Koordinator Panel Survei Indonesia (PSI), Yuswiryanto, (15/9-2022), lalu, mengatakan, sebanyak 76,7 prosen responden puas dan hanya 17,1 prosen tidak puas serta 6,2 prosen tidak menjawab. Survei ini dilakukan dengan responden sebanyak 1.580 orang yang tersebar di 302 kanupaten/kota pada 34 provinsi di Indonesia.
Penjaringan warga negara Indonesia sebagai objek survei dilakukan dengan metode multistage random sampling dan hasil survei ini memiliki tingkat kepercayaan 95 persen dengan margin of error 2,48 persen.
Menanggapi hasil survei tersebut, Peneliti Kajian Politik Universitas Indonesia (UI), Fuadil 'Ulum menilai hasil survei itu sudah tepat. "Sudah benar dan tepat dari survei PSI yang menyebut Polri sudah bekerja dengan transparan dan terbuka dalam menuntaskan kasus pembunuhan Brigadir J,” kata Fuadil, peneliti dari UI tersebut.
Menko Polhukam Apresiasi Kerja
Keras dan Profesionalitas Polri
Sementara itu, Menteri Koordinator Bidang Politik Hukum dan Keamanan (Menko Polhukam), Mahfud, MD menilai kinerja Polri cukup baik soal penanganan perkara dugaan pembunuhan berencana Brigadir J. Pernyataan tersebut disampaikan ketika Rapat Dengar Pendapat dengan DPR R.I.
Demikian juga ketika kasus siap dilimpahkan ke pengadilan (P- 21) Mahfud MD memberikan apresiasi kepada Polri dan Kejagung yang telah bekerja keras, tapi tetap teliti dan profesional dalam menangani kasus ini. Mahfud MD juga mengapresiasi Polri yang turut memproses pelanggaran kode etik dalam kasus tersebut.
"Kita apresiasi Polri dan Kejagung yang telah bekerja keras, tapi tetap teliti dan profesional," ujarnya ketika itu, (28/9-2022), Sembari menyebutkan yang terlibat dalam kasus ini 5 (lima) tersangka pembunuhan berencana dan 7 ( tujuh) tersangka untuk obstruction of justice.
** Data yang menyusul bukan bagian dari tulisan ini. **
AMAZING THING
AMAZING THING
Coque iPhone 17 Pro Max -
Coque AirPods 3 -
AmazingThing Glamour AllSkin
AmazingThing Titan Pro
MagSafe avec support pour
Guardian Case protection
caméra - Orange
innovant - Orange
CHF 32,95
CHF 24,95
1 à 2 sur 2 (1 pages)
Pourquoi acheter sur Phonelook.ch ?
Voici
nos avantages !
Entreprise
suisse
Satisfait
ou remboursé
Transparansi dan komitmen Polri mengahadapi kasus besar yang jadi ujian dan tantangannya juga dinilai berhasil dituntaskan dalam kasus kerusuhan suporter di Stadion Kanjuruhan Kabupaten Malang, Jatim. Karena keterbatasan ruang sehingga hanya akan ditampilkan garis besar hasil proses finalisasi penuntasan kasus tersebut tanpa menampilkan respon publik.
Sebagaimana telah dipublikasi berbagai media, dari Tragedi Kanjuruhan yang up date menelan korban tewas 131 orang dan ratusan korban luka/perawatan, Kapolri, Listyo Sigit Prabowo telah mengumumkan penetapan 6 (enam) tersangka pidana ketika itu, dan 3 diantaranya perwira menengah kepolisian.
Keenam tersangka yang dimaksudkan, Dirut PT LIB berinisial AHL, Ketua Panpel Pertandingan Arema FC, AH, Kabag Ops Polres Malang, Kompol WSP, Kasat Samapta Polres Malang, AKP BSA, Komandan Kompi (Danki) Brimob Polda Jatim, AKP H dan Security Officer Stadion Kanjuruhan, SS.
Selebihnya, 20 personel kopolisian yang diduga melanggar etik juga diproses. Jelasnya, 6 personel Polres Malang yakni, FH, WS, BS, BSA, SA dan WA. Sedangkan 14 personel dari Satuan Brimob Polda Jatim yakni, AW, DY, HD, US, BP, AT, CA, SP, MI, MC, YF, TF, MW dan WAL.
Kesemua oknum yang terlibat ini merupakan temuan hasil kerja bareng Mabes Polri dan TGIPF (Tim Gabungan Independen Pencari Fakta) yang diketuai Mahfud, MD, didukung Polda Jatim dan Polres Malang. (*).